'Indians not satisfied with life, but peaceful than Chinese'
Even though living with inadequate social welfare for the elderly and soaring house prices, and not necessarily satisfied with their lives, Indians have a "more peaceful and satisfied state of mind" than the anxious Chinese, a daily said Friday.
Chen Chenchen, an opinion editor with the Global Times, was recently on a trip to Delhi. He stayed at the home of a middle class family.
The writer's opinion piece clearly shows his disappointment, as the "surroundings appeared increasingly run-down", and there were "fewer cars and more rickshaws" on the Delhi road.
"A murmur of doubt rippled among my companions on the back seat -- 'Are we going the wrong way?' In Beijing, a middle class family, even residing far from the centre of town, is usually living in a well-furnished block of flats," Chen wrote.
The Indian family who he visited included journalists, artists, engineers and architects. It was a "community of intellectuals", and the women all had decent jobs.

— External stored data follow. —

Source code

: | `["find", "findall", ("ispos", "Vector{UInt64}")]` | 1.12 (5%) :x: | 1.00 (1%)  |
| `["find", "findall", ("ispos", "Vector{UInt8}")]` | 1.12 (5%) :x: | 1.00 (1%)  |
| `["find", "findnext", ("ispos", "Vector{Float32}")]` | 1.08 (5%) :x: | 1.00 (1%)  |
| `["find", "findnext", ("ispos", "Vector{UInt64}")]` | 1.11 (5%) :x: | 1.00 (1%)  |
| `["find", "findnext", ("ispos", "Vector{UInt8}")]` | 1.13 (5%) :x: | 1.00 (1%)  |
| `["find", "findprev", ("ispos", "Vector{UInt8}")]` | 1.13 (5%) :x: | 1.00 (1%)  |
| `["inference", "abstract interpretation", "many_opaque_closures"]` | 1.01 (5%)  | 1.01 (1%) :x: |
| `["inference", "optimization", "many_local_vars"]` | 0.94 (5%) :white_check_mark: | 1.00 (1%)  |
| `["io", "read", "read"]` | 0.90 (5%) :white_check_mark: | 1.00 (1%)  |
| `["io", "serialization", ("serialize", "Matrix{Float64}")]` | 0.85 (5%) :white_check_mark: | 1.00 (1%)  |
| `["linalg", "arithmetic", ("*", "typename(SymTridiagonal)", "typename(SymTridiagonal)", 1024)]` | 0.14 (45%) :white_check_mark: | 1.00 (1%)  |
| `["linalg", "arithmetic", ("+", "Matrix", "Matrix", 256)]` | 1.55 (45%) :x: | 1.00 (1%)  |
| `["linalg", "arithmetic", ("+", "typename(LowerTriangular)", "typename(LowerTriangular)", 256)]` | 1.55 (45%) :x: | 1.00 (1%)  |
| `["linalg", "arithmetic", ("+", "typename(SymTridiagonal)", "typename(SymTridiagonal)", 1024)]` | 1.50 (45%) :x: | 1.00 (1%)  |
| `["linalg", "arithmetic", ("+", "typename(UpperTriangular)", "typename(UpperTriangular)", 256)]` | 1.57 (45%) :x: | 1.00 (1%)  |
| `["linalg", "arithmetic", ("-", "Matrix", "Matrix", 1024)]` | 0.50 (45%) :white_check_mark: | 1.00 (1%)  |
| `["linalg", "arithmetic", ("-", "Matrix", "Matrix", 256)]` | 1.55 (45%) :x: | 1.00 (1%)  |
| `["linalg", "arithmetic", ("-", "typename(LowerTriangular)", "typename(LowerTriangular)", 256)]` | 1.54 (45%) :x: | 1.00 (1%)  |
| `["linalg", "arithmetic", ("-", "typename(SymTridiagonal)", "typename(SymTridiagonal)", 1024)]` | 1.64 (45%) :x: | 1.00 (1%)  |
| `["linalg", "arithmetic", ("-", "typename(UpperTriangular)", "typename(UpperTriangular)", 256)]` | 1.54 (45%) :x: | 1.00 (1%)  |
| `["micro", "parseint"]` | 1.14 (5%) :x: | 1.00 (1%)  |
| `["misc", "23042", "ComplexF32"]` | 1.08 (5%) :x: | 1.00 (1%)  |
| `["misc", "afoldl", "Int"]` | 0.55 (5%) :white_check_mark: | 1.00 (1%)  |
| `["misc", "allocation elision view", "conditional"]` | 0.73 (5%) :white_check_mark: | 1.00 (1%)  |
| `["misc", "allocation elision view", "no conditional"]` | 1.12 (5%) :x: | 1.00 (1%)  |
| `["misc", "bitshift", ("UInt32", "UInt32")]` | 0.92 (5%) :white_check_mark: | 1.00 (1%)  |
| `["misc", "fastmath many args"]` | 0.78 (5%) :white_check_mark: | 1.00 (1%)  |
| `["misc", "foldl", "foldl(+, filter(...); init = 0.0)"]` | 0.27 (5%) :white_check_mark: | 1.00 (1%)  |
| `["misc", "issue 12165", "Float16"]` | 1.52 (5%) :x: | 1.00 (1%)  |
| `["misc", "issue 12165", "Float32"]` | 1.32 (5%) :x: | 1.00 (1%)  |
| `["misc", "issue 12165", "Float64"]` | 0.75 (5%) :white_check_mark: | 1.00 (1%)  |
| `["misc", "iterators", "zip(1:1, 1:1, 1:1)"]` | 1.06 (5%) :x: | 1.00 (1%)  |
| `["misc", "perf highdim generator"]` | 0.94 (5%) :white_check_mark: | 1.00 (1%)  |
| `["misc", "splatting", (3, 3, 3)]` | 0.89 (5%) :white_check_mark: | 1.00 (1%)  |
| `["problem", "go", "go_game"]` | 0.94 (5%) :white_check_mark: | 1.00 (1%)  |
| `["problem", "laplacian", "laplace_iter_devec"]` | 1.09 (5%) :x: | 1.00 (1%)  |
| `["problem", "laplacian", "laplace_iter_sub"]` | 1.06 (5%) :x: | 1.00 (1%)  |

However, the Chinese said they could not believe that the material standards of Indian middle-class families "fell so far below our expectations".
With "authentic Indian food", introduction to the gods on their altar and a "tense cricket match" between India and Pakistan on TV, the conversation between the Indian family and the Chinese visitors centred on social problems such as inadequate social welfare for the elderly and soaring house prices in Delhi.
But to the Chinese, "it was astonishing that no one was complaining amid the conversations".
"Certainly, Indians are not necessarily satisfied with their life, but they do have a more peaceful and satisfied state of mind, which is in sharp contrast with the anxious, testy Chinese," he wrote.
Chen said he read V.S. Naipaul's "India: A Million Mutinies Now", where the author speaks of an India struggling between tradition and development, but which was undergoing slow, hidden changes in every social aspect - views about marriage, family, religion and caste.
"These traditional views are still functioning in India, although the caste system is illegal, which partly explains why people are able to acquire a mentality of peace while exposed to social shake-ups incurred by modernization," he said.
"Compared with their Chinese counterparts, Indians better understand being content with their lot, and tend to have less appeals about their interests and rights," Chen added.
He concludes that this mentality "helps placate the public and facilitate social stability".
However, Chen warns that the Indian "sense of reconciliation and relaxation" may clash with or even impede development.
"Unlike Chinese surrounded by a sense of urgency and ambition, Indians seem less motivated to seize the moment, catch up with successful examples despite wide cleavages, crying out for equality and fairness, and fighting for a better tomorrow."